İsminden de anlaşılacağı gibi Türkiye'nin Dış Politikasını ilgilendiren son derece düzeyli bir kitap. Bu alanda yetişmiş en değerli siyaset adamlarından biri olan Ahmet Davutoğlu gerçekten olayların perde arkasını aralaması göreceliliğin ötesinde görülmeyenlere işaret etmesi yönüyle Türk insanına yeni ufuklar açmakta.
Bizim ne yapıp yapmadığımızdan ziyade "ötekilerin" yani Batı'nın neler yaptığını neler düşündüğünü ve özellikle yapılmakta olanların nasıl çok önceden planlanıp uygulamaya konduğunu bu kitapta bulacaksınız. Yani gerçekleştirdikleri olayların tesadüfen ve günü birlik politikalarla olmadığını; bunun ötesinde gelip giden politikacılardan dolayı değer yargılarının değişmediğini bu kitapta hissedeceksiniz.
Tüm buna rağmen gerek maziden getirdiğimiz derin kültürel birikimimiz gerek üzerinde bulunduğumuz coğrafyamızdan dolayı son derece önemli bir konuma ait olduğumuzu bilmemiz gerektiğini çünkü; Balkanlar Ortadoğu Kafkaslar bu bölgelerin her üçüyle de derin bağların bulunduğunu dikkate alacak olursak yapılması gereken işin önemi de ortaya çıkmaktadır.
Ortadoğu'yla dini Kafkaslar'la dini ve ırkı Balkanlar'la tarihi bağlarımızı ülkemiz siyasetinin normları haline getirebiliriz.
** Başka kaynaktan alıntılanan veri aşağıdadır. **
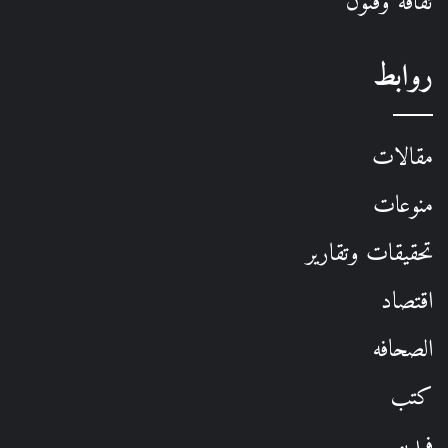
ثقافة وفنون
روابط
مقالات
منوعات
تحقيقات وتقارير
اقتصاد
الصحافه
كتب
فيديو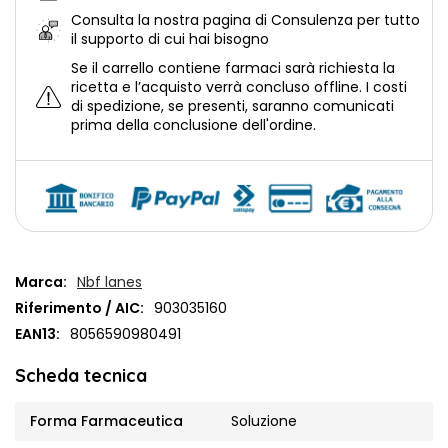
Consulta la nostra
pagina di Consulenza per tutto
il supporto di cui hai bisogno
Se il carrello contiene farmaci sarà richiesta la
ricetta e l’acquisto verrà concluso offline.
I costi
di spedizione, se presenti, saranno comunicati
prima della conclusione dell'ordine.
Marca:
Nbf lanes
Riferimento / AIC:
903035160
EAN13:
8056590980491
Scheda tecnica
Forma Farmaceutica
Soluzione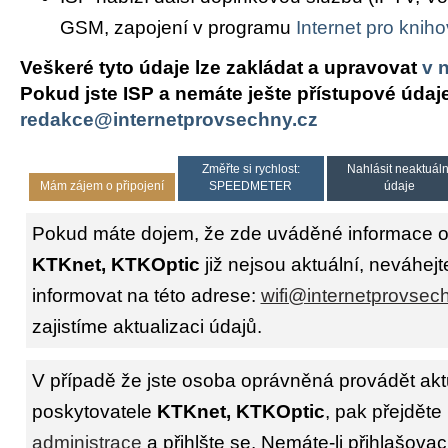
GSM, zapojení v programu
Internet pro knih
Veškeré tyto údaje lze zakládat a upravovat
v 
Pokud jste ISP a nemáte ješte přístupové údaj
redakce@internetprovsechny.cz
Změřte si rychlost:
Nahlásit neaktuáln
Mám zájem o připojení
SPEEDMETER
údaje
Pokud máte dojem, že zde uváděné informace o 
KTKnet, KTKOptic
již nejsou aktuální, neváhej
informovat na této adrese:
wifi@internetprovsec
zajistíme aktualizaci údajů.
V případě že jste osoba oprávněná provádět akt
poskytovatele
KTKnet, KTKOptic
, pak přejděte
administrace
a přihlšte se. Nemáte-li přihlašovac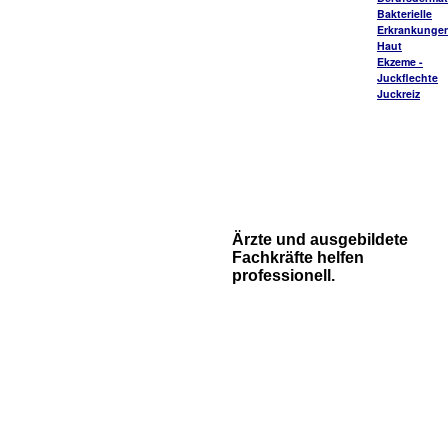
Bakterielle
Erkrankungen
Haut
Ekzeme -
Juckflechte
Juckreiz
Ärzte und ausgebildete
Fachkräfte helfen
professionell.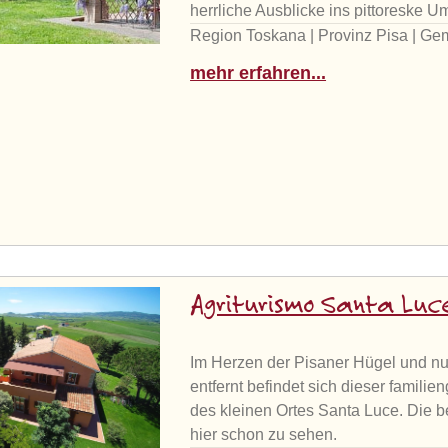
herrliche Ausblicke ins pittoreske 
Region Toskana | Provinz Pisa | Ge
mehr erfahren...
Agriturismo Santa Luc
Im Herzen der Pisaner Hügel und nu
entfernt befindet sich dieser familie
des kleinen Ortes Santa Luce. Die 
hier schon zu sehen.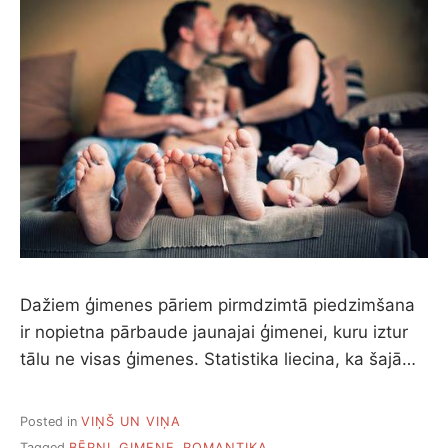
Dažiem ģimenes pāriem pirmdzimtā piedzimšana
ir nopietna pārbaude jaunajai ģimenei, kuru iztur
tālu ne visas ģimenes. Statistika liecina, ka šajā…
Posted in
VIŅŠ UN VIŅA
Tagged
BĒRNI
,
ĢIMENE
,
ROMANTIKA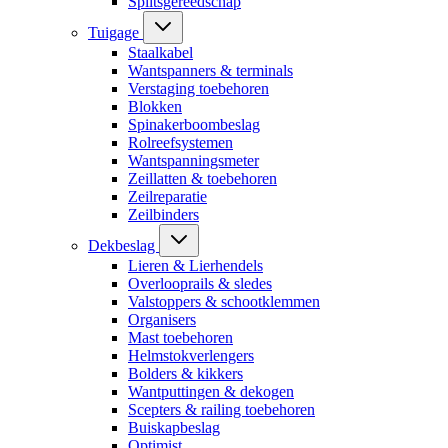
Splitsgereedschap
Tuigage
Staalkabel
Wantspanners & terminals
Verstaging toebehoren
Blokken
Spinakerboombeslag
Rolreefsystemen
Wantspanningsmeter
Zeillatten & toebehoren
Zeilreparatie
Zeilbinders
Dekbeslag
Lieren & Lierhendels
Overlooprails & sledes
Valstoppers & schootklemmen
Organisers
Mast toebehoren
Helmstokverlengers
Bolders & kikkers
Wantputtingen & dekogen
Scepters & railing toebehoren
Buiskapbeslag
Optimist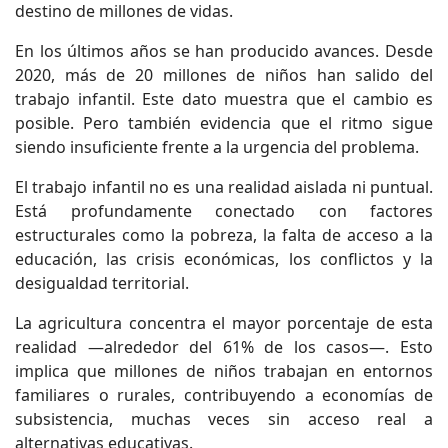
destino de millones de vidas.
En los últimos años se han producido avances. Desde
2020, más de 20 millones de niños han salido del
trabajo infantil. Este dato muestra que el cambio es
posible. Pero también evidencia que el ritmo sigue
siendo insuficiente frente a la urgencia del problema.
El trabajo infantil no es una realidad aislada ni puntual.
Está profundamente conectado con factores
estructurales como la pobreza, la falta de acceso a la
educación, las crisis económicas, los conflictos y la
desigualdad territorial.
La agricultura concentra el mayor porcentaje de esta
realidad —alrededor del 61% de los casos—. Esto
implica que millones de niños trabajan en entornos
familiares o rurales, contribuyendo a economías de
subsistencia, muchas veces sin acceso real a
alternativas educativas.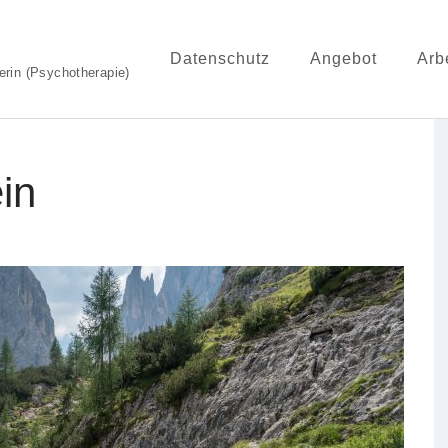
Datenschutz
Angebot
Arb
erin (Psychotherapie)
in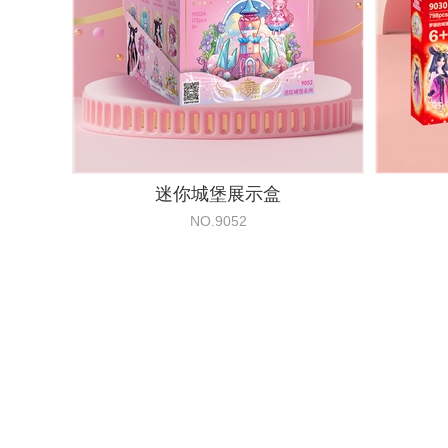
迷你城堡展示盒
NO.9052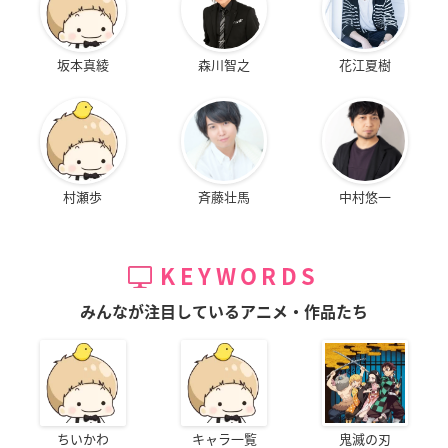
坂本真綾
森川智之
花江夏樹
村瀬歩
斉藤壮馬
中村悠一
KEYWORDS
みんなが注目しているアニメ・作品たち
ちいかわ
キャラ一覧
鬼滅の刃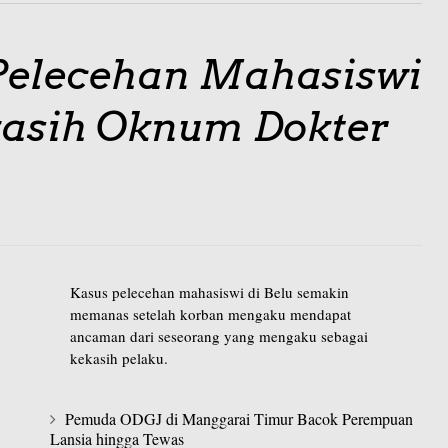
Pelecehan Mahasiswi
kasih Oknum Dokter
n
Kasus pelecehan mahasiswi di Belu semakin
memanas setelah korban mengaku mendapat
ancaman dari seseorang yang mengaku sebagai
kekasih pelaku.
Pemuda ODGJ di Manggarai Timur Bacok Perempuan
Lansia hingga Tewas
Türkiye içinde bulunduğu şartlar gereği bu olasılıkların ötesinde Avrupa'ya kapı aralamaya çalışan bir görünüm arzetmekte. İnsan imkanlarla yetinmeyi bilmezse mümkünleri elde edemeyebilir. Maalesef bu durum bizim Ortadoğu'yu aşağılamayı Balkanlar'ın husumetliği Kafkaslar'la da ilgisizliğimizi artırdı.
Gözüken o ki artık küreselleşen dünyada dinden de ırktan da öteye menfaat ön plana çıkmakta. Hal böyle olunca istikrarlı bir dış politikayla kalıcı bir iç ve dış siyasetle yapılabilecek çok işimiz var.
Bunun için de çok güzel stratejiler belirlemeliyiz. İşte bu kitap bize bunu kazandıracak. Özel bir üniversitede öğretim üyesi olan yazar Ahmet Davutoğlu bu mücadeleyi vermekte. Umarım bu gibi insanlar değerlendirilir.
Bizlere düşen de bunları takip etmek olmalı.